There were a few small technicalities regarding citizenship associated with the Canal Zone, mainly that the Canal Zone-born child of a US citizen did not have the requirement of having to live in the US for some period in order to pass on US citizenship to his or her own children, which would otherwise apply. However, as far as conferring US citizenship, being born to US parents in the Canal Zone was pretty much the same as being born to US parents in Costa Rica.

The Hay-Bunau-Varilla Treaty of 1903, which created the Canal Zone, gave the US the right to act as if it were sovereign in the Zone. It did not, however, actually transfer the land to become a part of the US; the Zone remained, technically speaking, part of Panama. Incidentally, Panama regards anyone born in the Canal Zone as a Panamanian citizen. I am not sure if there was some time limit on filing, but I think that John McCain could probably qualify as a “natural born” citizen of Panama.

Well, let’s consider that Austria was an Allied/US occupied nation in 1947, when Arnie was born.

If Congress can make dudes in the Canal Zone “natural born” citizens, they can make those in other US occupied territories Citizens as well. Why not? :confused:

:smack:

You seem to be having a really hard time with this concept. They were citizens because their parents were US citizens, NOT because they were born in the Canal Zone. Arnold’s parents were not US citizens. The circumstances are not comparable in the least.

I’m sensing that someone wants to see Arnie run for president.

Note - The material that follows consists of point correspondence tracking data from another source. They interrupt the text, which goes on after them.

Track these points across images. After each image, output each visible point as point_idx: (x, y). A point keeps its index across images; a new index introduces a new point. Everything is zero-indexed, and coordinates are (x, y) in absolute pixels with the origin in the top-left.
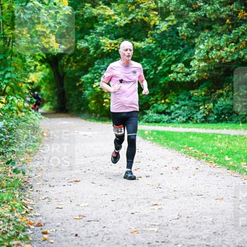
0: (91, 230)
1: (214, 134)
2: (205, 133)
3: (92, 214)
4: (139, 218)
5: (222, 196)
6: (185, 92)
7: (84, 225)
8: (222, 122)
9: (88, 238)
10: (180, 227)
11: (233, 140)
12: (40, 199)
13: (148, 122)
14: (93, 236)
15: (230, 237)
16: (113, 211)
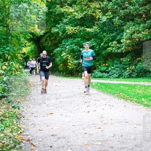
0: (61, 144)
1: (135, 85)
2: (130, 84)
3: (61, 134)
4: (89, 136)
5: (140, 123)
6: (117, 59)
7: (56, 140)
8: (140, 78)
9: (58, 149)
10: (115, 142)
11: (147, 89)
12: (29, 124)
13: (95, 77)
14: (61, 147)
15: (145, 148)
16: (73, 132)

Exapno, are you aware that a person born in the United States is an American citizen, regardless of the citizenship of his or her parents? For example, if two illegal immigrants from Mexico have a son in Los Angeles, then the child is an American citizen, even though his parents are Mexican citizens and not even legal residents in the United States. But this is only true in the actual United States, not in areas under the control of the United States. That’s the point Colibri and I were making; that a person born in the Canal Zone (or occupied Japan) is not automatically an American citizen just because they were born in an American-controlled area. This was in response to those posters who seemed to believe otherwise.

Yes, I see that now.

Whether the Panama Canal Zone was part of the United States was itself the issue that had long been in dispute. Citizenship was merely one aspect of the rights that were in dispute.

The question of whether those residing in U.S. territories, possessions, or other lands should have all the constitutional rights is examined in Andro Linklater’s The Fabric of America, which I fortuitously just finished reading. A Supreme Court decision essentially said that while they *should * have them, reality dictated that it was too difficult to do so, and tough luck. This was from a case in the Philippines from around that same 1903 time period.

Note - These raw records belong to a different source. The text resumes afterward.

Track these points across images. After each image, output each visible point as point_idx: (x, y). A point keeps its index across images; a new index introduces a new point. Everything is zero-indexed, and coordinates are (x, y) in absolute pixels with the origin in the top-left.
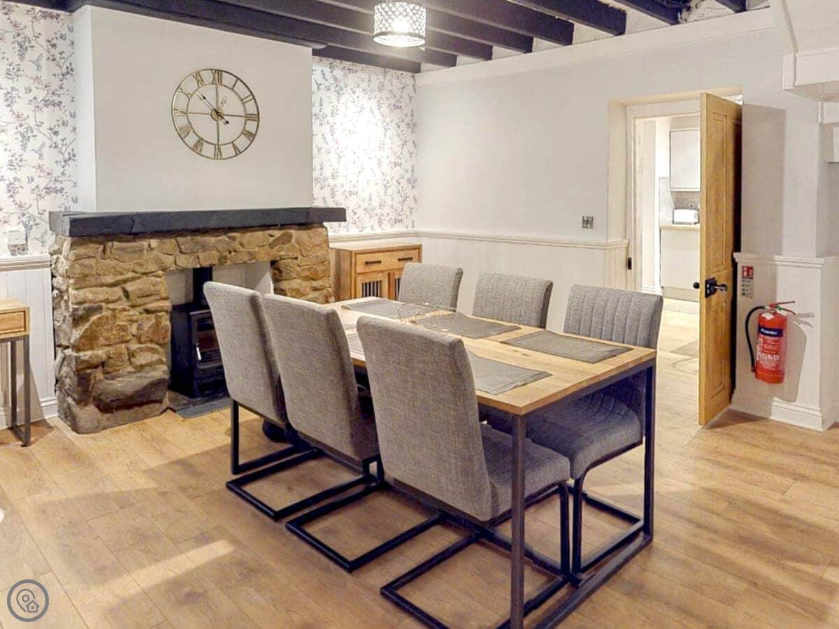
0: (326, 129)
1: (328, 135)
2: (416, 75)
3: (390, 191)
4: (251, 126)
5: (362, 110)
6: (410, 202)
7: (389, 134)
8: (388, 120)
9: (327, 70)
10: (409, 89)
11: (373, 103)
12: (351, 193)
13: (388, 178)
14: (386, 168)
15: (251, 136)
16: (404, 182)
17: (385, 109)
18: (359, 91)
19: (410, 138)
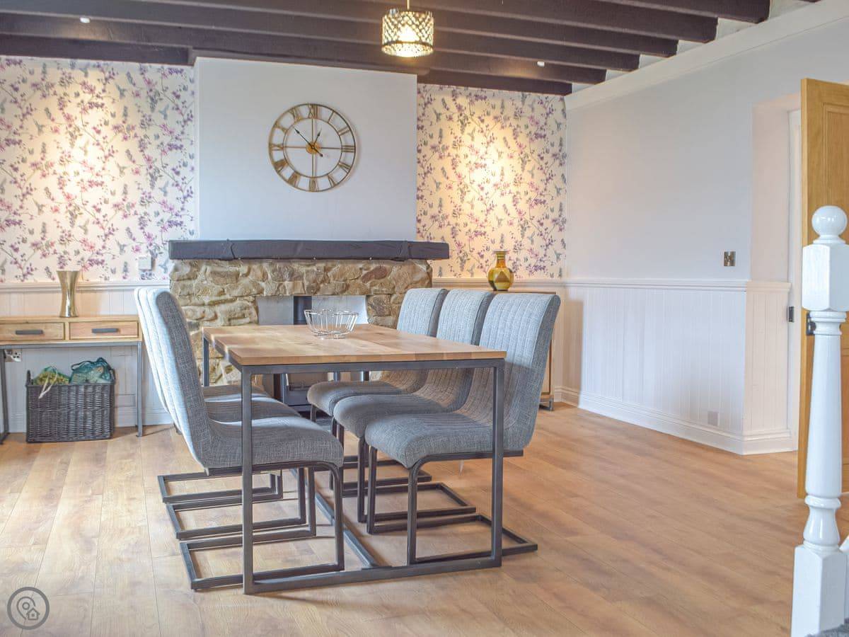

I also took a closer look at section 1401, and realized that while I had thought that the only condition needed for citizen status of a foreign birth was the citizenship of one parent, there are in fact time limits involved for how long that parent had been out of the country, which explains why section 1403 is not merely redundant. 1401 and 1403 together would be high barriers for anyone saying that McCain was not a citizen to get around, although I recognize the lack of case law on the issue.

ETA: Took a while to poke around the internet so just noticed Little Nemo’s post. My objection was to Colibri’s wording, which he’s clarified, and we both agree about its correctness. Your bringing in Japan remains a mistake.

No one is saying he isn’t a citizen, or even a natural-born citizen under statute. They are saying that he may not be an Article II natural-born citizen, a subject to which Congressional statutes do not (and really cannot) speak–McCaskill’s bill notwithstanding.